Majluf Levy se balanceaba nervioso.

– Ya hemos terminado el registro de su habitación -le dijo a Yoyo-, y no había paratión. Él -añadió señalando al técnico del laboratorio- ha olido todos los frascos, después de lo que nos advirtieron ustedes, y allí no hay nada. Pero podría haberse deshecho de lo que quedaba en el frasco plateado, o tal vez no está en su habitación, sino en otro sitio.

– ¡Están locos! -exclamó Yoyo horrorizado-. Completamente locos. Yankele nunca haría algo así. ¿Por qué iba a hacer algo así? No lo conocen, no pueden tratarlo así. Tiene problemas, pero no es un asesino.

– ¿Quién lo es? -le espetó Michael.

– ¿Quién es qué? -preguntó Yoyo, sobresaltado.

– ¿Quién de este kibbutz es un asesino? -preguntó Michael.

Majluf Levy tomó asiento y, dando vueltas a su grueso anillo, dijo:

– Nuestra labor no será más sencilla, ni lograremos dar más rápidamente con la solución, si no colaboran con nosotros. De momento, Yankele es nuestra única pista.

– ¿Qué quiere decir? -preguntó Moish con voz ronca, cascada.

– Quiero decir que aparte de Yankele no hay más sospechosos. Ni siquiera tenemos un móvil creíble -concluyó Levy quejoso.

Michael recordó la reunión del Equipo Especial de Investigación que había dirigido esa misma mañana, durante la cual Nahari, a quien tenía enfrente, había comentado con una sonrisa lúgubre una vez que se habían expuesto los hechos:

– Lo que me estáis diciendo es que no tenéis un móvil creíble, aparte del asunto ese del marido de la tal Tova y de la obsesión de Yankele con Osnat, y, para colmo, que todo el mundo tiene una coartada estupenda.

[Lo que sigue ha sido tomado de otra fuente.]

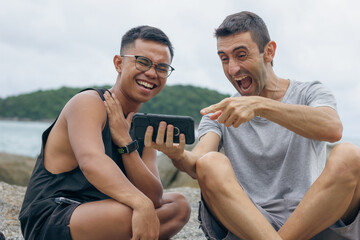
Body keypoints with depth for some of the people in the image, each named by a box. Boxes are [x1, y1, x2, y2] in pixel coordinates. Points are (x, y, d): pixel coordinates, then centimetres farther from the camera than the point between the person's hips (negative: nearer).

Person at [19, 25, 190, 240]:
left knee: (179, 207, 8)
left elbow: (154, 197, -3)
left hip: (99, 218, 8)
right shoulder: (88, 103, -12)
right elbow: (91, 161, -33)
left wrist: (124, 142, -14)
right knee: (131, 213, -33)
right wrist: (142, 204, -47)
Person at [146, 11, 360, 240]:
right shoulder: (219, 114, 13)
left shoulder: (310, 93, 7)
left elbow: (333, 129, -17)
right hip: (246, 221, 1)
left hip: (316, 218, 0)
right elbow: (197, 164, -5)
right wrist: (179, 156, -29)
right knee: (210, 164, -26)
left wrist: (260, 105, -27)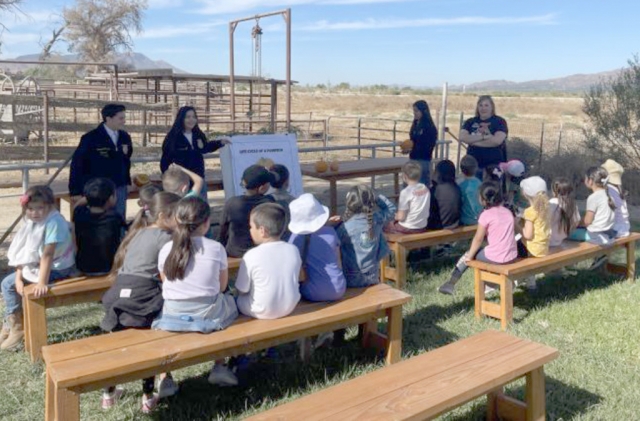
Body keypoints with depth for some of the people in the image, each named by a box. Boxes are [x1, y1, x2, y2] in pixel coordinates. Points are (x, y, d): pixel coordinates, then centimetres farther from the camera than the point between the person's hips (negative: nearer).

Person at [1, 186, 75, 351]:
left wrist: (42, 282, -31)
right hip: (36, 265, 8)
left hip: (57, 268, -8)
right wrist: (18, 276, -7)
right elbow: (23, 252, -1)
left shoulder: (54, 222, -26)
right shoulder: (31, 221, -1)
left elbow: (47, 255, -30)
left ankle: (17, 326, 11)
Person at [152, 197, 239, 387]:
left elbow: (166, 283, 6)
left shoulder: (166, 250, -4)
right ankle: (219, 367, 28)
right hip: (209, 314, -1)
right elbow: (222, 286, 1)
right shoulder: (217, 248, -8)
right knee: (229, 300, 29)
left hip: (173, 316, 2)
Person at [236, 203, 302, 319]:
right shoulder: (293, 250, -6)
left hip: (262, 312, -4)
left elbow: (242, 291, -10)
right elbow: (296, 280, 7)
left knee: (236, 299, 19)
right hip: (289, 308, 4)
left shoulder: (251, 256, -18)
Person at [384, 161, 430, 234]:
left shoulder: (406, 192, -21)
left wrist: (396, 216, 2)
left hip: (407, 229, -6)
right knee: (394, 222, 29)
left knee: (386, 226, 19)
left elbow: (401, 217, -21)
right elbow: (424, 210, 9)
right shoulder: (426, 189, -2)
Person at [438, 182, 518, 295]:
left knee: (468, 254, 16)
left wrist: (470, 256, 6)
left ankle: (451, 283, 18)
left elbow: (478, 239, -6)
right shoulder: (508, 211, 9)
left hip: (495, 258, -6)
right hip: (512, 256, 6)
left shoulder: (486, 215, -10)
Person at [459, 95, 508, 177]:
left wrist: (473, 140, -6)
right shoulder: (470, 122, 12)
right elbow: (462, 137, -4)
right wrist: (483, 137, -14)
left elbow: (497, 140, -14)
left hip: (493, 165, -3)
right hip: (473, 165, 3)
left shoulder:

Pero si ni siquiera sabéis quién no estaba en el comedor cuando sucedió, quién estaba trabajando en otra parte, o descansando en su habitación, o incluso fuera del kibbutz. Y tú ni siquiera dejas que entren en acción los técnicos en poligrafía.

– No es cuestión de que les deje o no les deje entrar en acción -protestó Michael-. Tú mismo comprendes la necesidad de discreción, y aparte de los que ya están enterados, no se puede someter a nadie a una prueba poligráfica sin explicarle la razón; te repito que Avigail es nuestra única esperanza de dar con una pista. Ni siquiera sabría qué preguntar al pasarlos por el detector. ¿Qué les iba a preguntar?